Department of Computer Science and Engineering, Korea University, 02841, Seoul, Korea.
AIGEN Sciences, 04778, Seoul, Korea.
Brief Bioinform. 2023 Nov 22;25(1). doi: 10.1093/bib/bbad484.
Forecasting the interaction between compounds and proteins is crucial for discovering new drugs. However, previous sequence-based studies have not utilized three-dimensional (3D) information on compounds and proteins, such as atom coordinates and distance matrices, to predict binding affinity. Furthermore, numerous widely adopted computational techniques have relied on sequences of amino acid characters for protein representations. This approach may constrain the model's ability to capture meaningful biochemical features, impeding a more comprehensive understanding of the underlying proteins. Here, we propose a two-step deep learning strategy named MulinforCPI that incorporates transfer learning techniques with multi-level resolution features to overcome these limitations. Our approach leverages 3D information from both proteins and compounds and acquires a profound understanding of the atomic-level features of proteins. Besides, our research highlights the divide between first-principle and data-driven methods, offering new research prospects for compound-protein interaction tasks. We applied the proposed method to six datasets: Davis, Metz, KIBA, CASF-2016, DUD-E and BindingDB, to evaluate the effectiveness of our approach.
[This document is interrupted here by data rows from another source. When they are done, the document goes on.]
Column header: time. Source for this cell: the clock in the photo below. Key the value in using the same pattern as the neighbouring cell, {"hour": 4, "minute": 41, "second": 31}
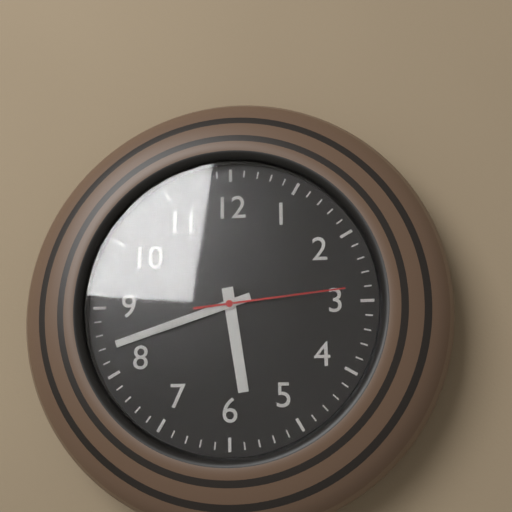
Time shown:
{"hour": 5, "minute": 42, "second": 14}
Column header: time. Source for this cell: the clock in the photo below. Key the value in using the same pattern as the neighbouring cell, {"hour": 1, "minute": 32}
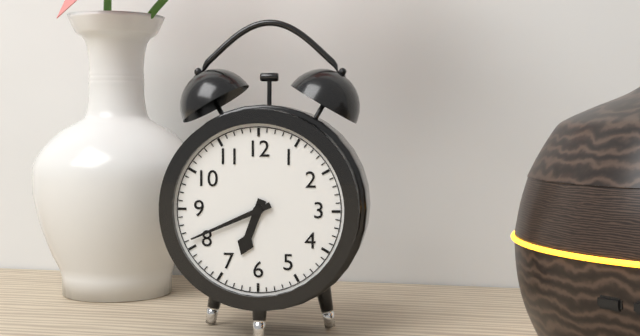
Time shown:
{"hour": 6, "minute": 41}
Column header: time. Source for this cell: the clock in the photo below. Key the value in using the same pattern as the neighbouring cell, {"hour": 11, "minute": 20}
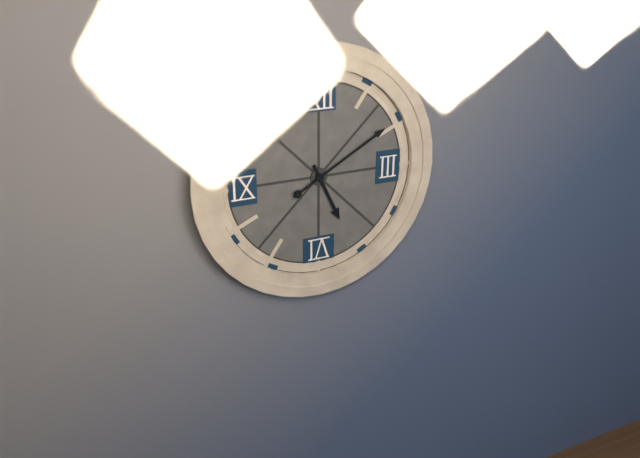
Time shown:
{"hour": 5, "minute": 10}
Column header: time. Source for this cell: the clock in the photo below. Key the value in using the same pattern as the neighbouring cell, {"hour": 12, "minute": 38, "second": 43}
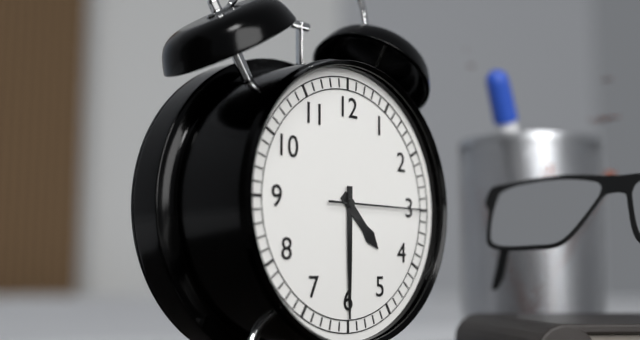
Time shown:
{"hour": 4, "minute": 30, "second": 15}
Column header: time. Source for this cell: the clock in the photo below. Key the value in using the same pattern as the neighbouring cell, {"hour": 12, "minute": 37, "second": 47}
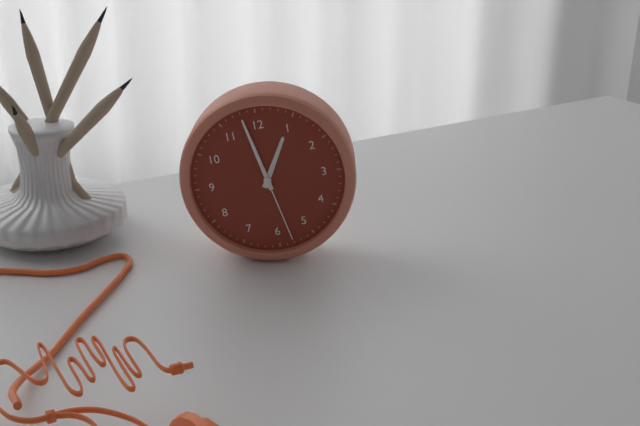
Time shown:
{"hour": 12, "minute": 58, "second": 28}
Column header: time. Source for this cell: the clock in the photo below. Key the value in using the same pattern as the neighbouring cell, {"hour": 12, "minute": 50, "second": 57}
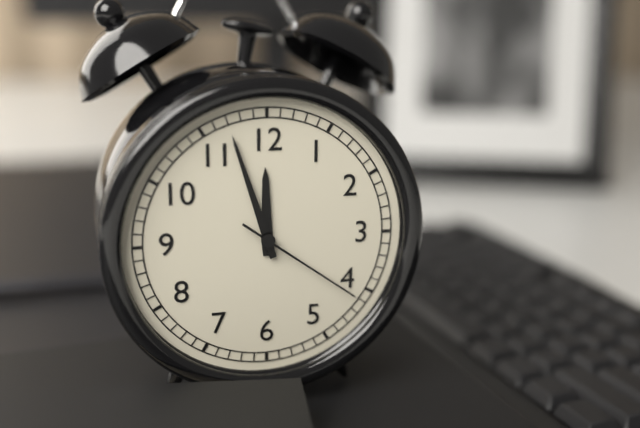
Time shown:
{"hour": 11, "minute": 57, "second": 21}
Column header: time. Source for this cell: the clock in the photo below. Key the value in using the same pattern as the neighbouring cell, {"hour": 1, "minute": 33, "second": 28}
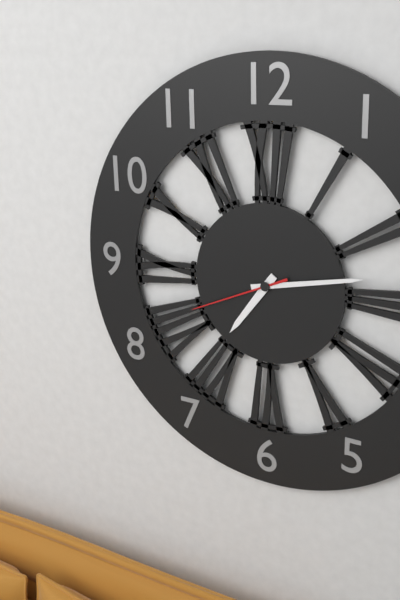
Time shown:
{"hour": 7, "minute": 13, "second": 41}
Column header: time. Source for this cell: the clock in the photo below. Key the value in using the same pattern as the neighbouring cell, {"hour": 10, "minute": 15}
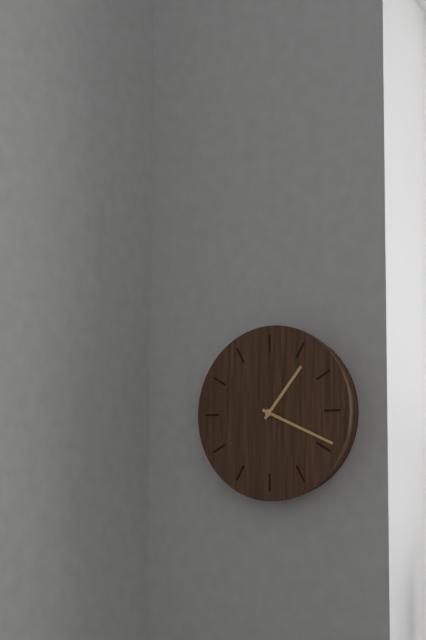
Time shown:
{"hour": 1, "minute": 19}
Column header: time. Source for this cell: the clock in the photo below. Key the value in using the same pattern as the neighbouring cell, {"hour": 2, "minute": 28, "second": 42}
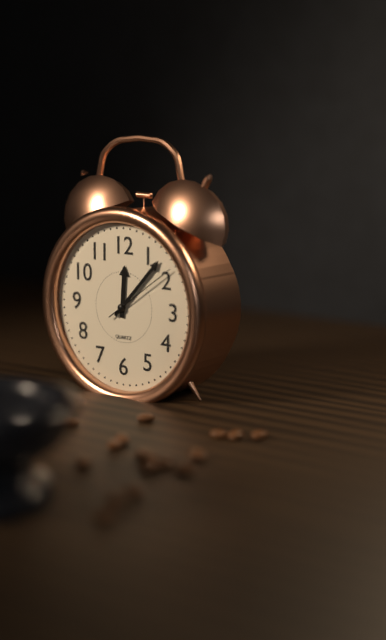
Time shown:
{"hour": 12, "minute": 7, "second": 9}
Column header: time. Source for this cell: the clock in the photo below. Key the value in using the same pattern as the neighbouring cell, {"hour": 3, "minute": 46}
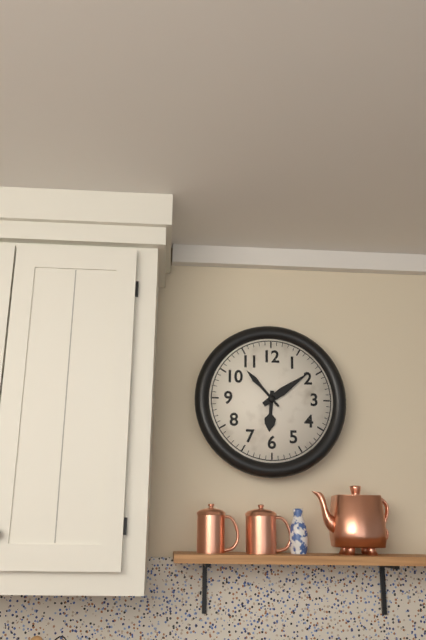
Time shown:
{"hour": 6, "minute": 9}
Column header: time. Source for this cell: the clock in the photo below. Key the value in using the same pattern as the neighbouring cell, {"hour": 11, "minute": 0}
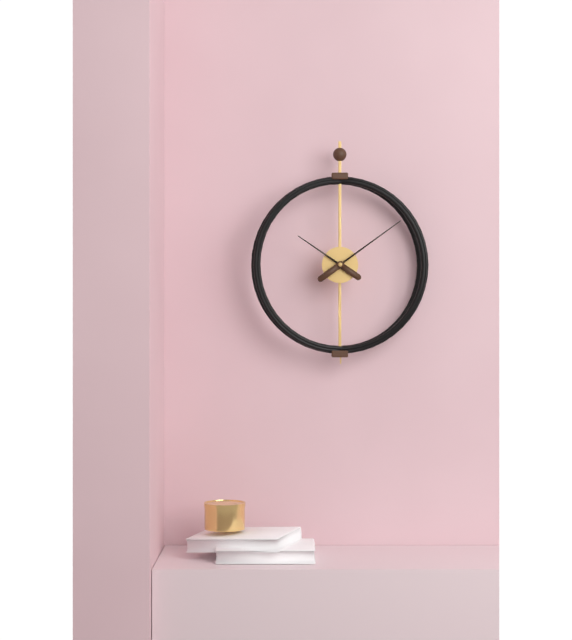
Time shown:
{"hour": 10, "minute": 9}
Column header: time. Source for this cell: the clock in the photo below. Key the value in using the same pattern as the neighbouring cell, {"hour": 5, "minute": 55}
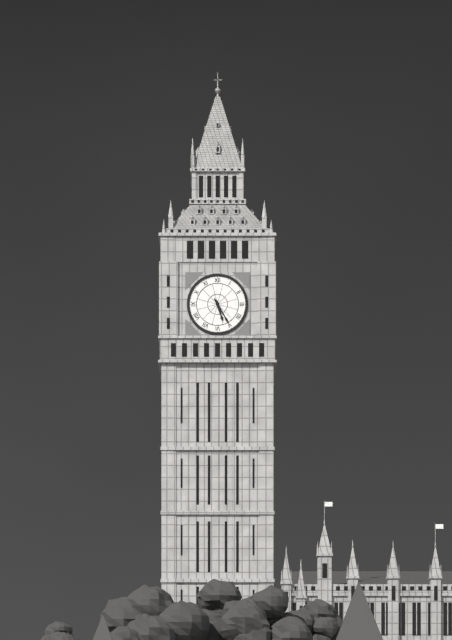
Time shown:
{"hour": 5, "minute": 25}
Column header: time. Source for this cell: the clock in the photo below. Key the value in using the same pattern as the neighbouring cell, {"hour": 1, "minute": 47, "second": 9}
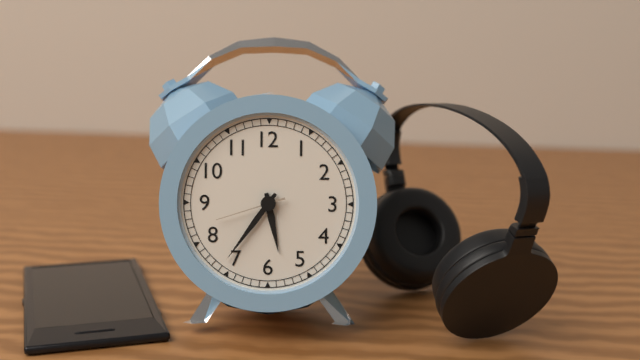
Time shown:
{"hour": 5, "minute": 36, "second": 42}
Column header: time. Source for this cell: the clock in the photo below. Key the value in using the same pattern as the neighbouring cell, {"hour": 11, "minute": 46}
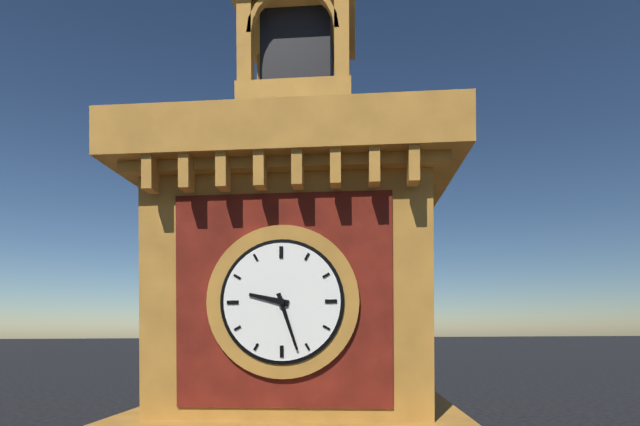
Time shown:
{"hour": 9, "minute": 27}
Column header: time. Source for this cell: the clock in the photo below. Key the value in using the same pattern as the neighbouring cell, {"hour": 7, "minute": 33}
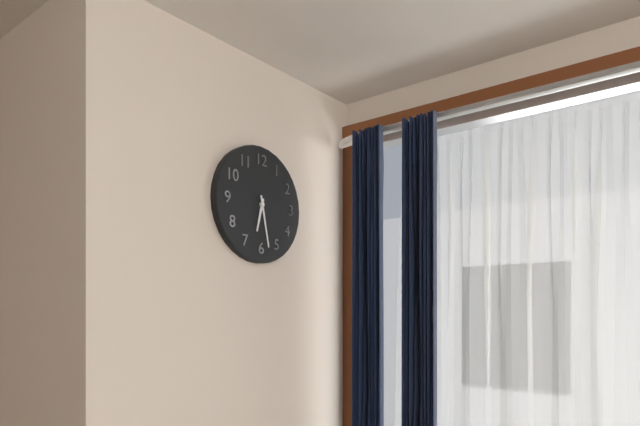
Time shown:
{"hour": 6, "minute": 28}
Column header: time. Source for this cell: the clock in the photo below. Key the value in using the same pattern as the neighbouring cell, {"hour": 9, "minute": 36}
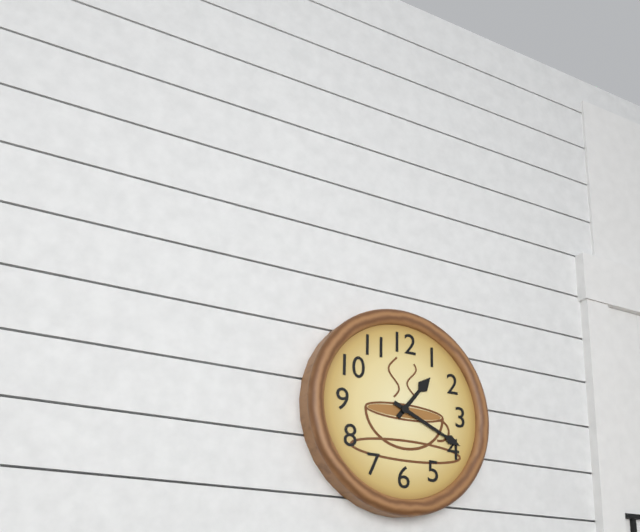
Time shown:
{"hour": 1, "minute": 19}
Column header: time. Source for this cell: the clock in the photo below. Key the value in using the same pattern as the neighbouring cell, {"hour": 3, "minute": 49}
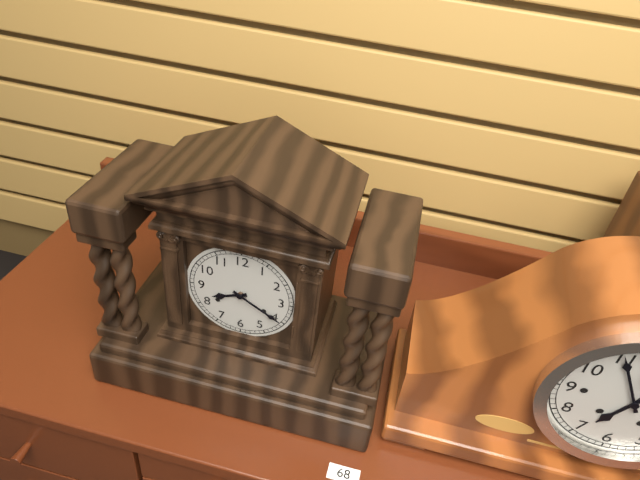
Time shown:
{"hour": 8, "minute": 20}
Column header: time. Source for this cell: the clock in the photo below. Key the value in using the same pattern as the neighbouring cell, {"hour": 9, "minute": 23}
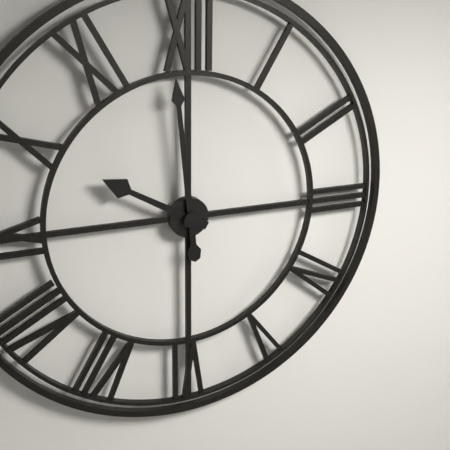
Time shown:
{"hour": 9, "minute": 59}
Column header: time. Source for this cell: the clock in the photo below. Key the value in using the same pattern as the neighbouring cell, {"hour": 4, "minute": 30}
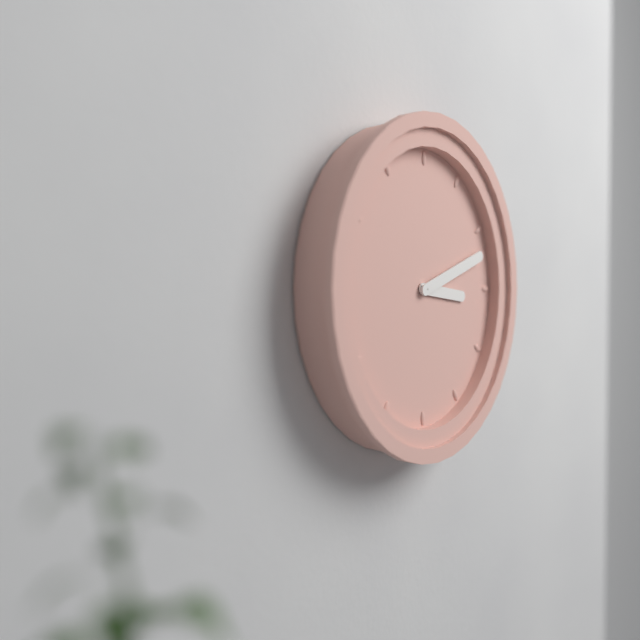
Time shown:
{"hour": 3, "minute": 12}
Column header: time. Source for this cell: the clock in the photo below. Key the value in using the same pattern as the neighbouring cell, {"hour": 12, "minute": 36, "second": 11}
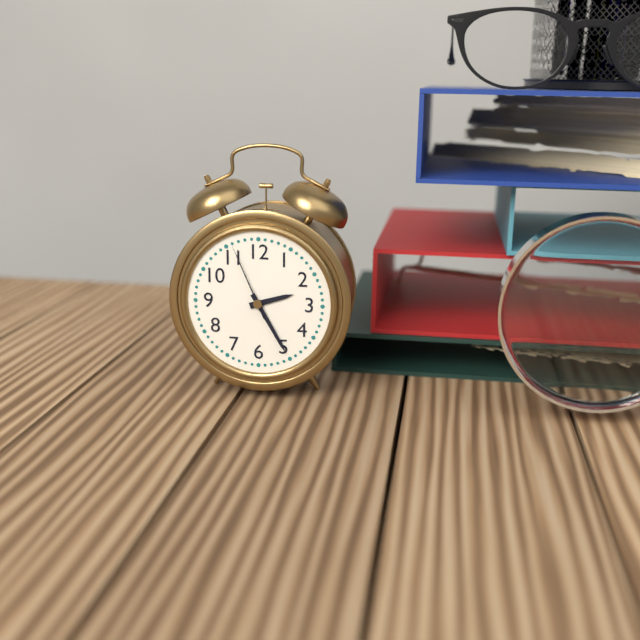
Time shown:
{"hour": 2, "minute": 25, "second": 56}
预测化合物与蛋白质之间的相互作用对于发现新药至关重要。然而,以前基于序列的研究并未利用化合物和蛋白质的三维(3D)信息,如原子坐标和距离矩阵,来预测结合亲和力。此外,许多广泛采用的计算技术依赖于蛋白质的氨基酸字符序列进行表示。这种方法可能会限制模型捕捉有意义的生化特征的能力,阻碍对潜在蛋白质的更全面理解。在这里,我们提出了一种名为 MulinforCPI 的两步深度学习策略,该策略结合了转移学习技术和多层次分辨率特征,以克服这些限制。我们的方法利用了蛋白质和化合物的 3D 信息,并深入了解了蛋白质的原子级特征。此外,我们的研究突出了第一性原理和数据驱动方法之间的区别,为化合物-蛋白质相互作用任务提供了新的研究前景。我们将提出的方法应用于六个数据集:Davis、Metz、KIBA、CASF-2016、DUD-E 和 BindingDB,以评估我们方法的有效性。